In [1]:
import torch
from torch import nn
from torch.nn import functional as F
import numpy as np
torch.manual_seed(1)

B=512
C=128
H=64
T=8

with open('../names.txt') as fp:
    lines = fp.read()

chars = sorted(set(lines))
V = vocab_size = len(chars)
ctoi = dict(zip(chars, range(vocab_size)))
itoc = dict(zip(range(vocab_size), chars))
data_ints = torch.tensor([ctoi[c] for c in lines ])

def get_batch():
    batch = []
    for i in range(B):
        idx = torch.randint(low=0,high=len(data_ints)-T-1,size=(1,))
        batch.append(data_ints[idx:idx+T+1])
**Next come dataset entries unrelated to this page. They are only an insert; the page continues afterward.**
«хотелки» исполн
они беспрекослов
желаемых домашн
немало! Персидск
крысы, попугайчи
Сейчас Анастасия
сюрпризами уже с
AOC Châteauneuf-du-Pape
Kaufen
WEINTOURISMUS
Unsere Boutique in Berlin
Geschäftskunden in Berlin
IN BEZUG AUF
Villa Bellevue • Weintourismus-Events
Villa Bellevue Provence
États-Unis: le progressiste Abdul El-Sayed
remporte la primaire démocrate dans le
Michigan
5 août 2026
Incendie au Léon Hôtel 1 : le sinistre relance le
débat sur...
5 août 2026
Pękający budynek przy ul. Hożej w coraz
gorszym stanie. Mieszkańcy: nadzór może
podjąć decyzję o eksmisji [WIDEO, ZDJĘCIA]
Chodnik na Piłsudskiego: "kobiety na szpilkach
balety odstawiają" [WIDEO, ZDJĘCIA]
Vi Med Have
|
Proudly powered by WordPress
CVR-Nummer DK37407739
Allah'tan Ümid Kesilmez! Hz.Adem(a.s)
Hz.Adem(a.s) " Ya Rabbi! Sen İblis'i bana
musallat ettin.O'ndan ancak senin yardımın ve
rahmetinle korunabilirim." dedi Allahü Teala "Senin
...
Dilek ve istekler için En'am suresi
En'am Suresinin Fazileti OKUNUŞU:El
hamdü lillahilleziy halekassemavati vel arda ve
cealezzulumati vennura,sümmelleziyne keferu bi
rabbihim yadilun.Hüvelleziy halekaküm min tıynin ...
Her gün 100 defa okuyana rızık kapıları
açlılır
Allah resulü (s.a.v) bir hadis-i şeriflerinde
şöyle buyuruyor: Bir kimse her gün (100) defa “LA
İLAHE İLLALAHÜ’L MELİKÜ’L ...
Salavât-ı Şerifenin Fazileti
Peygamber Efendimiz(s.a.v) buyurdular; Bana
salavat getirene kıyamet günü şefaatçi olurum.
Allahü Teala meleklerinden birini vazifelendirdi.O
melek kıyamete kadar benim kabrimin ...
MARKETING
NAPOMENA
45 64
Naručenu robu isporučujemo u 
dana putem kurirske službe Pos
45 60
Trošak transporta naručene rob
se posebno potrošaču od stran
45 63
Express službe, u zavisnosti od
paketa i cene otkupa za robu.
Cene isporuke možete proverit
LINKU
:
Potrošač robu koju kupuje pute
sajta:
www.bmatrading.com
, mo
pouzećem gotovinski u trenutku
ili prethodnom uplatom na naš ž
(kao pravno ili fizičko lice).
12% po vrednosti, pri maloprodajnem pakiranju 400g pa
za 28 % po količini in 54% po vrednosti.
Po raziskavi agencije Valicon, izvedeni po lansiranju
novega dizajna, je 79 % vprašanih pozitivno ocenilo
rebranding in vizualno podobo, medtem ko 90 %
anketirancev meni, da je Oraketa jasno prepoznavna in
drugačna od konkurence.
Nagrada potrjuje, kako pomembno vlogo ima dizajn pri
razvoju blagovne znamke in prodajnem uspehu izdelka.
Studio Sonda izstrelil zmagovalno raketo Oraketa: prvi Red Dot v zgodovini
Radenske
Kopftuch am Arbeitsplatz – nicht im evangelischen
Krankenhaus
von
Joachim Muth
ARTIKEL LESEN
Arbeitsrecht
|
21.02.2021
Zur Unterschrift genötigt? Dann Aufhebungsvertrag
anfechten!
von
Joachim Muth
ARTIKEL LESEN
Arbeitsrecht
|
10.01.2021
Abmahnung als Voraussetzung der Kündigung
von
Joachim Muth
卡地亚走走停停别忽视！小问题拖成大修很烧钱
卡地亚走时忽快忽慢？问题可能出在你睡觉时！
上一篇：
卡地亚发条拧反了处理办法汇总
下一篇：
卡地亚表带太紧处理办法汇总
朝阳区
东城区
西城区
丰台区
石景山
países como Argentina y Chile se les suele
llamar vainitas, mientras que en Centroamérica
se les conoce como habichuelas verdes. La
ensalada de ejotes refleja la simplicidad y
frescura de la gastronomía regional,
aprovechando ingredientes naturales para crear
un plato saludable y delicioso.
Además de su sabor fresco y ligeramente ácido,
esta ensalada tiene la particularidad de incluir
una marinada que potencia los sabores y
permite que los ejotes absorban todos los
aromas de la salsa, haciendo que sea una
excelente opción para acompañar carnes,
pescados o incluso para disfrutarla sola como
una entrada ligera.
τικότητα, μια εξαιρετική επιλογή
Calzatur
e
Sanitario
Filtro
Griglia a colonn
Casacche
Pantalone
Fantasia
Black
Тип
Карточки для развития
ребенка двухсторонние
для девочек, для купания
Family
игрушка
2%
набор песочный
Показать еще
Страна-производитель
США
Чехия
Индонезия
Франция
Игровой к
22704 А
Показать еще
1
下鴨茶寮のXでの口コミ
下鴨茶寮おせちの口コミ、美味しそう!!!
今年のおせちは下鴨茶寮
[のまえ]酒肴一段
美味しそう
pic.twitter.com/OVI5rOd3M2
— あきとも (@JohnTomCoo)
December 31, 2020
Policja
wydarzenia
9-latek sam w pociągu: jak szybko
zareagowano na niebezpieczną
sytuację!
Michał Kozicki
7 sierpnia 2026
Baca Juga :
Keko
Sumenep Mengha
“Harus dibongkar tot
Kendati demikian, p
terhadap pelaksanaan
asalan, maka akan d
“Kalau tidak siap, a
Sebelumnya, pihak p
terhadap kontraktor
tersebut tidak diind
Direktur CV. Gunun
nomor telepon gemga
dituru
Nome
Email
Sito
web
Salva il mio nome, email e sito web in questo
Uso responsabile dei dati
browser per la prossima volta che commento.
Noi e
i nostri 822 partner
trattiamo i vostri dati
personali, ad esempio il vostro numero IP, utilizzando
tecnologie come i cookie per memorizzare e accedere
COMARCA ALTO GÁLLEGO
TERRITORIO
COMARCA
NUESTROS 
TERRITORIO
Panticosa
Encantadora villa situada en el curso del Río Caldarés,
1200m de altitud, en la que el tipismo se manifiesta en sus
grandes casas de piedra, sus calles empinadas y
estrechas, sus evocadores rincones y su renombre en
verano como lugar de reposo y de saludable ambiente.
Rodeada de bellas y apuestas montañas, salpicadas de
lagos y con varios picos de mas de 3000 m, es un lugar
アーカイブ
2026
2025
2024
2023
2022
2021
    X = torch.vstack(batch)
    y = X[:,1:].clone()
    X = X[:,:-1]
    return X,y

In [14]:
class MyRNN(nn.Module):
    def __init__(self, input_size, hidden_size, vocab_size):
        super().__init__()
        C=input_size
        H=hidden_size
        P = torch.nn.Parameter
        self.W_xh = P(torch.randn(C, H) * np.sqrt(1/C))
        self.W_hh = P(torch.randn(H, H) * np.sqrt(1/H))
        self.b_h = P(torch.zeros(H))

    def forward(self, x,h=None):
        B, T, C = x.shape
        if h is None:
            h = torch.zeros(H)
        logits = torch.zeros(T,B,vocab_size) # T,B,V
        hts = []
        for i in range(T):
            h = torch.tanh(x[:,i,:]@self.W_xh + h@self.W_hh + self.b_h) # B,H
            hts.append(h)
        return torch.stack(hts).transpose(0,1).contiguous(), h # B,T,V        

In [19]:
rnn = nn.RNN(input_size=C, hidden_size=H,bias=True,batch_first=True,bidirectional=True)
# rnn = MyRNN(C,H,vocab_size)
emb = torch.randn(vocab_size, C)
W_hy = torch.randn(H, vocab_size) * np.sqrt(1/H)
b_y = torch.zeros(vocab_size)

params = [emb, W_hy, b_y] + list(rnn.parameters())
for p in params:
    p.requires_grad = True

In [1]:
lr=.01
for i in range(1000):
    X,y = get_batch()
    o = emb[X]  # B,T,C
    o2, h = rnn(o)
    logits = o2@W_hy+b_y
    # logits = forward(X)

    
    loss = F.cross_entropy(logits.view(B*T,V), y.view(B*T))
    if i%100==0:
        print(f'{loss:.4f}')

    for param in params:
        param.grad = None
        
    loss.backward()

    for param in params:
        param.data -= lr * param.grad

In [48]:
# 2.4847 myRnn
# 2.5317 torch.RNN

In [57]:
prompt = lines[50:50+T]

next_tokens = []
for x in range(100):
    [itoc[i] for i in next_tokens]
    X_test = torch.tensor([ctoi[c] for c in prompt ])
    X_test=X_test.unsqueeze(0)
    o = emb[X_test]  # 1,T,C
    o2, h = rnn(o)
    logits = o2@W_hy + b_y
    next_word_logits = logits[:,-1]
    probas = F.softmax(next_word_logits, 1)
    next_token = torch.multinomial(probas[0], 1)[0]
    next_tokens.append(next_token.item())
    X_test = X_test.roll(-1)
    X_test[0,-1] = next_token
print(''.join([itoc[i] for i in next_tokens]))

nmzzmr
nmsceanll
grrsmnmlrzrrernnlillrremfnlwlrwzl
ylnrl
nmysnmtnn
lellnkwnlt
rllrxf
almvd
rsirlnyer


In [58]:
# logits.shape